Abstract:  Missing data is common in data sets in every field of science. In the past few decades, there has been interest in understanding the underlying pattern of missingness, formally known as the missingness mechanism. There are three types of missingness mechanisms: Missing Completely at Random (MCAR), Missing at Random (MAR) and Missing Not at Random (MNAR). These can also be classified into two main categories: Ignorable (MCAR and MAR) and Nonignorable (MNAR). Most likelihood or imputation-based methods developed assume the MAR condition, which is the more well studied condition. We discuss the MNAR condition, which is less well studied. It is the hardest to deal with but also the most likely to occur.

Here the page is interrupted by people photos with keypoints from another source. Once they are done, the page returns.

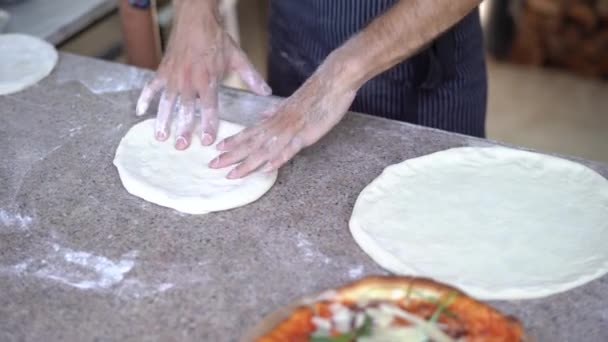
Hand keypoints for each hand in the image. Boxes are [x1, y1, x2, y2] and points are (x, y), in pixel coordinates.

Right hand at [135, 0, 270, 149]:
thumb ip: (251, 77)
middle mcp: (189, 80)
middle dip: (183, 129)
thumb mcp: (237, 58)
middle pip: (186, 110)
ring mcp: (173, 76)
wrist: (196, 19)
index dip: (208, 125)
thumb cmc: (217, 39)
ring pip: (167, 102)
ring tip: (160, 136)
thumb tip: (267, 92)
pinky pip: (151, 87)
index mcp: (207, 80)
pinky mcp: (163, 70)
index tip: (207, 140)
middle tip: (181, 146)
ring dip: (163, 120)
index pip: (209, 108)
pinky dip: (145, 99)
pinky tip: (140, 112)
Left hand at [209, 61, 356, 178]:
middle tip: (212, 166)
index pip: (249, 131)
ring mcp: (291, 129)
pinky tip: (266, 169)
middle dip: (231, 156)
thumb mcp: (292, 104)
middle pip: (250, 143)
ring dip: (247, 163)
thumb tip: (264, 117)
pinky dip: (277, 159)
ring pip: (264, 149)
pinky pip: (289, 149)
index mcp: (275, 117)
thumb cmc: (316, 93)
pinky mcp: (306, 134)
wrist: (333, 81)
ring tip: (231, 174)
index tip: (217, 149)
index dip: (233, 141)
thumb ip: (277, 113)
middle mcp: (278, 124)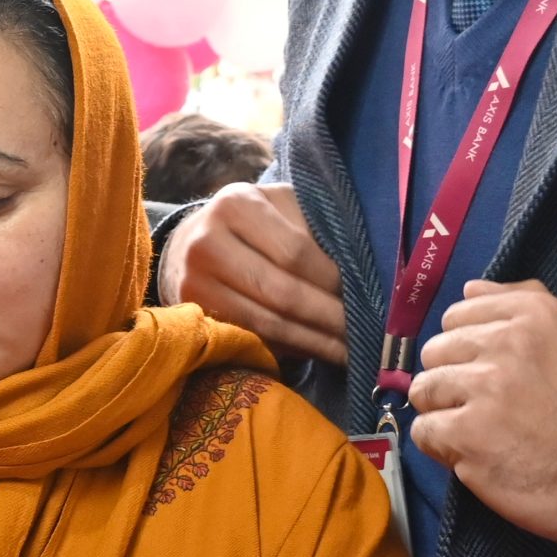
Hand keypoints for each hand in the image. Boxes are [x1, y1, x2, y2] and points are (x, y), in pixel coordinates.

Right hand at [159, 182, 347, 364]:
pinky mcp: (195, 317)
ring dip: (315, 341)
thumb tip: (361, 273)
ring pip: (268, 323)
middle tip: (365, 333)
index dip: (332, 279)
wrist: (190, 245)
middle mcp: (207, 243)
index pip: (295, 251)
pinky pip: (253, 340)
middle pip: (282, 293)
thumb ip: (314, 229)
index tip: (364, 295)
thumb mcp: (281, 209)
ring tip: (349, 350)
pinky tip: (318, 351)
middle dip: (329, 317)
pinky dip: (291, 349)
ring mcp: (194, 284)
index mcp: (236, 205)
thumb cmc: (254, 225)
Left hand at [407, 278, 556, 549]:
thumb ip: (525, 302)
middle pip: (435, 350)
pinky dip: (439, 446)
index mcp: (533, 313)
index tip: (486, 369)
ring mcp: (484, 388)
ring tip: (475, 428)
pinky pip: (423, 430)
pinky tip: (469, 452)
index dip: (465, 347)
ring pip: (424, 389)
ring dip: (442, 412)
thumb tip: (469, 288)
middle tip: (482, 404)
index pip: (457, 314)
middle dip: (450, 378)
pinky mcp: (466, 432)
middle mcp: (506, 342)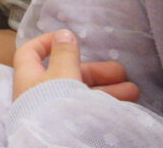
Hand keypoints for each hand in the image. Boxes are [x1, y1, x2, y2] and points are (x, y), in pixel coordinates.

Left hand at [13, 29, 139, 101]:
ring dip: (106, 90)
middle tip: (121, 72)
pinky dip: (103, 108)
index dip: (46, 42)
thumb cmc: (52, 107)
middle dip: (95, 72)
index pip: (30, 53)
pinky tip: (123, 109)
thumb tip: (63, 33)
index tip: (69, 39)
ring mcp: (52, 113)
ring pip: (80, 96)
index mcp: (29, 77)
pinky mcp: (66, 128)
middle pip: (65, 75)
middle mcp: (38, 94)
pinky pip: (85, 113)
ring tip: (134, 91)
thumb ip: (64, 55)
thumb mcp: (60, 75)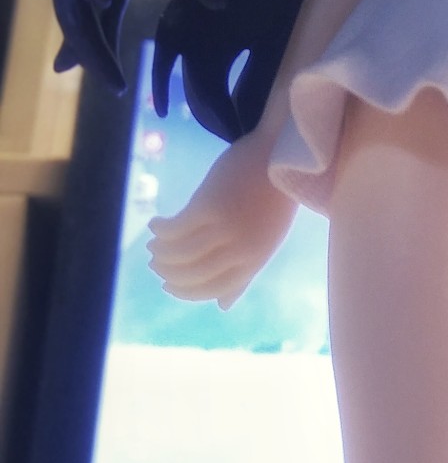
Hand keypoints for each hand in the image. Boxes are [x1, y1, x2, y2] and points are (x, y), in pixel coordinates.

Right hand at [147, 130, 297, 309]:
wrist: (279, 156)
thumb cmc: (271, 200)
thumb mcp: (265, 242)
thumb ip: (244, 274)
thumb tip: (223, 307)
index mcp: (255, 260)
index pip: (215, 289)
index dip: (187, 292)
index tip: (168, 286)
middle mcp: (240, 249)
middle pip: (194, 273)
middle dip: (169, 272)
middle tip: (154, 264)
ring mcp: (226, 228)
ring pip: (182, 253)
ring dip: (161, 252)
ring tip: (153, 245)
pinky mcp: (210, 205)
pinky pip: (177, 228)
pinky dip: (162, 229)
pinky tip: (156, 224)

In this project, we propose a robust estimator of a parameter or a summary quantity of the model parameters in the context where outcome is subject to nonignorable missingness. We completely avoid modeling the regression relation, while allowing the propensity to be modeled by a semiparametric logistic relation where the dependence on covariates is unspecified. We discover a surprising phenomenon in that the estimation of the parameter in the propensity model as well as the functional estimation can be carried out without assessing the missingness dependence on covariates. This allows us to propose a general class of estimators for both model parameter estimation and estimation of summary quantities of the model parameters, including the outcome mean. These estimators are robust to misspecification of the dependence on covariates. The robustness of the estimators are nonstandard and are established rigorously through theoretical derivations, and are supported by simulations and a data application.